## 任务说明
a – 从文本段落里摘抄一段，开头是含有“To support symlinks”的那句话，结尾是“return self.fget.__get__(instance, owner)()”，一字不改。
b – 把文本段落中的这句话翻译成英文：“这里的`datasets['train'].column_names`是一个包含训练集所有列名的列表。”

:: 文本段落

1. `.map()`: 这是`datasets`库中的一个方法，用于对数据集进行变换。它会将一个函数应用到数据集的每个样本上。
2. `batched=True`: 这个参数指示`.map()`方法以批处理的方式应用`process_datasets`函数。这意味着函数将被应用到一批数据上，而不是单个样本，这通常可以提高处理效率。
3. `remove_columns=datasets['train'].column_names`: 这个参数指示`.map()`方法在处理完成后，从数据集中删除指定的列。这里的`datasets['train'].column_names`是一个包含训练集所有列名的列表。这通常用于删除在处理过程中不再需要的原始列，比如原始文本列，在文本被分词和转换为数字表示后。



In [8]:
datasets['train']

Dataset({
    features: ['label', 'review'],
    num_rows: 6988
})

In [9]:
datasets['train'].column_names

['label', 'review']

In [14]:
import torch
tokenizer = AutoTokenizer.from_pretrained('hfl/chinese-macbert-large')
def process_datasets(examples):
    tokenized_examples = tokenizer(examples['review'], max_length=32, truncation=True, padding=True)
    tokenized_examples['label'] = examples['label'] # 重新添加 ['label']
    return tokenized_examples

# 带有 remove_columns 的 feature栏 少了 ['review'], 本质上 ['label'] 也被删除了，只是重新添加回去了
tokenized_datasets = datasets.map(process_datasets, batched=True, remove_columns=datasets['train'].column_names)
# tokenized_datasets = datasets.map(process_datasets, batched=True)
tokenized_datasets

DatasetDict({
    train: Dataset({
        features: ['label', 'input_ids', 'token_type_ids', 'attention_mask'],
        num_rows: 6988
    })
    test: Dataset({
        features: ['label', 'input_ids', 'token_type_ids', 'attention_mask'],
        num_rows: 777
    })
})

## 创建模型  

In [16]:
model = AutoModelForSequenceClassification.from_pretrained('hfl/chinese-macbert-large')

pytorch_model.bin:   0%|          | 0.00/1.31G [00:00<?, ?B/s]

To support symlinks on Windows, you either need to activate Developer Mode or to run Python as an administrator. In order to see activate developer mode, see this article: https://docs.microsoft.com/en-us/windows/apps/get-started/enable-your-device-for-development
  return self.fget.__get__(instance, owner)()
Some weights of BertForSequenceClassification were not initialized from the model checkpoint at hfl/chinese-macbert-large and are newly initialized: ['classifier.bias', 'classifier.weight']
You should probably TRAIN this model on a down-stream task to be able to use it for predictions and inference.


## 创建评估函数  

In [30]:
import evaluate

acc_metric = evaluate.load('D:\\CodeLibrary\\NLP_Task\\classification_demo\\metric_accuracy.py')
f1_metirc = evaluate.load('D:\\CodeLibrary\\NLP_Task\\classification_demo\\metric_f1.py')

In [31]:
def eval_metric(eval_predict):
    predictions, labels = eval_predict
    predictions = predictions.argmax(axis=-1)
    acc = acc_metric.compute(predictions=predictions, references=labels)
    f1 = f1_metirc.compute(predictions=predictions, references=labels)
    acc.update(f1)

::::
:: 学习材料

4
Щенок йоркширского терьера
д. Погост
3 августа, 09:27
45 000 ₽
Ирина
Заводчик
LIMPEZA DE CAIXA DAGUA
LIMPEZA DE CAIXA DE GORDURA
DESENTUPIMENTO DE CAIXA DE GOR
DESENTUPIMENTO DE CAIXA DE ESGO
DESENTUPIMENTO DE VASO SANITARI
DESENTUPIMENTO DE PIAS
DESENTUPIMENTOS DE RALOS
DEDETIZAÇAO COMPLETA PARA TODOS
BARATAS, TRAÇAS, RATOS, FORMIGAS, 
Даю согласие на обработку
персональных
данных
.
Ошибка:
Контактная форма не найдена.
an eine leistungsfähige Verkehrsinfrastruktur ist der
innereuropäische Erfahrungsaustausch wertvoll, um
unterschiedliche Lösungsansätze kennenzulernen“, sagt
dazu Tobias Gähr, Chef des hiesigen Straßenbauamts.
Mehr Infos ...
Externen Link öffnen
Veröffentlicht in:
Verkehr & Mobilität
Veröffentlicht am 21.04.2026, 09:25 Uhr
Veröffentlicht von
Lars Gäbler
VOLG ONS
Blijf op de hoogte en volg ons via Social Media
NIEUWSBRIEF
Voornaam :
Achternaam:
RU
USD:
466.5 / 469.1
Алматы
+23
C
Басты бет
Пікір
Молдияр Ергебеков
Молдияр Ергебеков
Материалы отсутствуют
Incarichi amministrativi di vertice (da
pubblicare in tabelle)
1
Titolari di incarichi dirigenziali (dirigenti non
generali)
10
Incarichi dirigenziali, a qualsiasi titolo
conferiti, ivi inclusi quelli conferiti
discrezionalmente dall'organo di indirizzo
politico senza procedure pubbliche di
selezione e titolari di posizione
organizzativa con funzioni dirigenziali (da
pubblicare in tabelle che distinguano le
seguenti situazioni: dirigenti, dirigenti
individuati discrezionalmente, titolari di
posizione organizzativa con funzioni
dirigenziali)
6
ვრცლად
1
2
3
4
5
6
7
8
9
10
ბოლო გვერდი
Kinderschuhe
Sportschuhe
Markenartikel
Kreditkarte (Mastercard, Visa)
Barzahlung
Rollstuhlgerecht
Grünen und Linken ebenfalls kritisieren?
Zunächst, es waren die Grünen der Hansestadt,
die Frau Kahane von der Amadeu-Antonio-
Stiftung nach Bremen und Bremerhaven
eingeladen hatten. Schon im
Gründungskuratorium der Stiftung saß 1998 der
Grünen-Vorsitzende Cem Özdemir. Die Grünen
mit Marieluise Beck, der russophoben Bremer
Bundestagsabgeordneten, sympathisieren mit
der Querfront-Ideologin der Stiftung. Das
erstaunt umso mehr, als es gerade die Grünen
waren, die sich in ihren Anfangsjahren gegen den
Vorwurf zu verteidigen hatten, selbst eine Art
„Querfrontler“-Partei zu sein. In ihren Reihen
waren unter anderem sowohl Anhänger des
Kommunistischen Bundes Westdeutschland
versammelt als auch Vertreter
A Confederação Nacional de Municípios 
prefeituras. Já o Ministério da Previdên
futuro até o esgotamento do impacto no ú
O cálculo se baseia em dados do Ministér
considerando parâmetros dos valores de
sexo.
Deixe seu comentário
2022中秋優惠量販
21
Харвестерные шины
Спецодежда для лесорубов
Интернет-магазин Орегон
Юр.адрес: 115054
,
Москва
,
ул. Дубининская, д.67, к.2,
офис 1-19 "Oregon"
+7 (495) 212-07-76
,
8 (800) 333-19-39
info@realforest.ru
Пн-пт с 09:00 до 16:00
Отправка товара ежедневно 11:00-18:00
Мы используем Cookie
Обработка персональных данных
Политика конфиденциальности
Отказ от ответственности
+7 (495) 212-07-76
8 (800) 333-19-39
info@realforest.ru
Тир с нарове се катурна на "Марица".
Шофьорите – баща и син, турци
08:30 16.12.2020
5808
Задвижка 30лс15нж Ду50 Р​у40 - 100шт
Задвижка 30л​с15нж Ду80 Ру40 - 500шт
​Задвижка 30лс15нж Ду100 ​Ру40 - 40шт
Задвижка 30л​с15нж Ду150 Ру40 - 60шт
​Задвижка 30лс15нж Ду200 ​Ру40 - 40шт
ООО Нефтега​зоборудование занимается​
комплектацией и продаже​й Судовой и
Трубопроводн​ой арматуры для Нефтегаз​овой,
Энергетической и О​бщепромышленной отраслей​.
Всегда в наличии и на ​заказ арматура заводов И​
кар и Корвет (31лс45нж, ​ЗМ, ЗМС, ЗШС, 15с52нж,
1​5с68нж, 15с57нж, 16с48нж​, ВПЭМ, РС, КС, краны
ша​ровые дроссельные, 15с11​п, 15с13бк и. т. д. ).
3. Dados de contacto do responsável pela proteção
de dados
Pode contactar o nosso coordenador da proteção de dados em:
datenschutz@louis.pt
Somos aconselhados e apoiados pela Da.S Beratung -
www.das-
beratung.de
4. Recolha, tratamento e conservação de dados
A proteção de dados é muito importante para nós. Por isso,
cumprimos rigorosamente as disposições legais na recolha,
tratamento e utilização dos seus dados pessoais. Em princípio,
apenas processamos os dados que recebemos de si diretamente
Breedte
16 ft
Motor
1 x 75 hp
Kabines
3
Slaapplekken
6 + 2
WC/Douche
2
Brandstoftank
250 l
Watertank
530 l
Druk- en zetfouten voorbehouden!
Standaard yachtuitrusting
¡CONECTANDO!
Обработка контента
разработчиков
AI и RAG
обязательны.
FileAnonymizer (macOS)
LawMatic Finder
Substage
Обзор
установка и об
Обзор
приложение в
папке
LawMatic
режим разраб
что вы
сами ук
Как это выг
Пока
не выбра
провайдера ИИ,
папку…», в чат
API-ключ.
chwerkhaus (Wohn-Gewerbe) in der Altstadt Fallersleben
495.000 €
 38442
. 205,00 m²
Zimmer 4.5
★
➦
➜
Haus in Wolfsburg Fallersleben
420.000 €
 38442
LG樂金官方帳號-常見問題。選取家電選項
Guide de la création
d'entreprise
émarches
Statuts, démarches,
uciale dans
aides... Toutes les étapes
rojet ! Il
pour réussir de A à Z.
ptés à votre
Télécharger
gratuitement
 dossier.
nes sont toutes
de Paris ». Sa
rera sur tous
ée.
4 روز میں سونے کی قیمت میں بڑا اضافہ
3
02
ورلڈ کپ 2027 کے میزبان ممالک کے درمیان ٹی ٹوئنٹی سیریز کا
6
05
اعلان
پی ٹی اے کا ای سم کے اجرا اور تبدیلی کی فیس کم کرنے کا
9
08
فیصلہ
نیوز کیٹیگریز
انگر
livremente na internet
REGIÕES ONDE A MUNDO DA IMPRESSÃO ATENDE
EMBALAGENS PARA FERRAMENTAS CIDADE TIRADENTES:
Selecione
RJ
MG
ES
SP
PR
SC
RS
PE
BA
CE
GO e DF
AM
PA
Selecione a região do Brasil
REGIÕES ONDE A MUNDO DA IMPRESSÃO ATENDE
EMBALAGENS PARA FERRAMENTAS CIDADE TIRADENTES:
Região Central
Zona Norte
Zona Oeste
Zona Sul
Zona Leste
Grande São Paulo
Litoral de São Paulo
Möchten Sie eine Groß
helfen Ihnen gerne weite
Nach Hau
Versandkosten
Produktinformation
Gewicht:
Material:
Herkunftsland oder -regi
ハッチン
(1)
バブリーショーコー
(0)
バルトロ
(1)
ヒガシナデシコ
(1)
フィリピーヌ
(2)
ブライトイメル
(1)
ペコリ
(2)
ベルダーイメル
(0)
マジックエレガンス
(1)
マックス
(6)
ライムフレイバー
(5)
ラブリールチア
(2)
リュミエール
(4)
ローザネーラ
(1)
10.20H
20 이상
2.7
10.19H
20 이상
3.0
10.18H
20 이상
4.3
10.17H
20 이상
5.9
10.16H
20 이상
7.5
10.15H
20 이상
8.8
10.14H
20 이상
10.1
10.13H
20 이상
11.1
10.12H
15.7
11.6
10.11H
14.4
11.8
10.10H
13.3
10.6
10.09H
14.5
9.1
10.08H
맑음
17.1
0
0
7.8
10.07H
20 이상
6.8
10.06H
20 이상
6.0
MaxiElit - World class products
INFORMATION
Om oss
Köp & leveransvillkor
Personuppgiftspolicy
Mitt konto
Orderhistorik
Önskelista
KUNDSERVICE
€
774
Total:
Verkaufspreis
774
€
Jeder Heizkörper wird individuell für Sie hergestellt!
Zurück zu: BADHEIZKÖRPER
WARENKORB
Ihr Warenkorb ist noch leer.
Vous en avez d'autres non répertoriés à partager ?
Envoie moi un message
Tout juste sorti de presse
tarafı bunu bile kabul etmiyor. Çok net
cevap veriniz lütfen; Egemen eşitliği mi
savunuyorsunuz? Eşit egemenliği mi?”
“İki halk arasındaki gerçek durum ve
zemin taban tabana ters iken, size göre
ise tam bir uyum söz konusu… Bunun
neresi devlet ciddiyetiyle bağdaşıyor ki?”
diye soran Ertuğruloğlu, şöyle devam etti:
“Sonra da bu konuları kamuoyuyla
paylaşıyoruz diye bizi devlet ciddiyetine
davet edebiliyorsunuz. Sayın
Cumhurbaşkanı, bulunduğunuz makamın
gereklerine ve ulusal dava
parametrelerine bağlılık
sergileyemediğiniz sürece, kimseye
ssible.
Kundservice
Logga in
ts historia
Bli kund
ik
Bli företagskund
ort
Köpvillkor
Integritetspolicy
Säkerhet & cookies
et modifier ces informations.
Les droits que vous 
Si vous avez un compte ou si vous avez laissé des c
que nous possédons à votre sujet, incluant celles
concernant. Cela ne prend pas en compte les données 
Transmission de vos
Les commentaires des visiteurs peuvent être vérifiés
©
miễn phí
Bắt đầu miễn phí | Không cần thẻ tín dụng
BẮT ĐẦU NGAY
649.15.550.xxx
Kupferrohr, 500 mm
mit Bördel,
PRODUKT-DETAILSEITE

::::

## 任务答案
a –
To support symlinks on Windows, you either need to activate Developer Mode or to run Python as an administrator. In order to see activate developer mode, see this article: https://docs.microsoft.com/en-us/windows/apps/get-started/enable-your-device-for-development
  return self.fget.__get__(instance, owner)()

b – Here, `datasets['train'].column_names` is a list containing all the column names of the training set.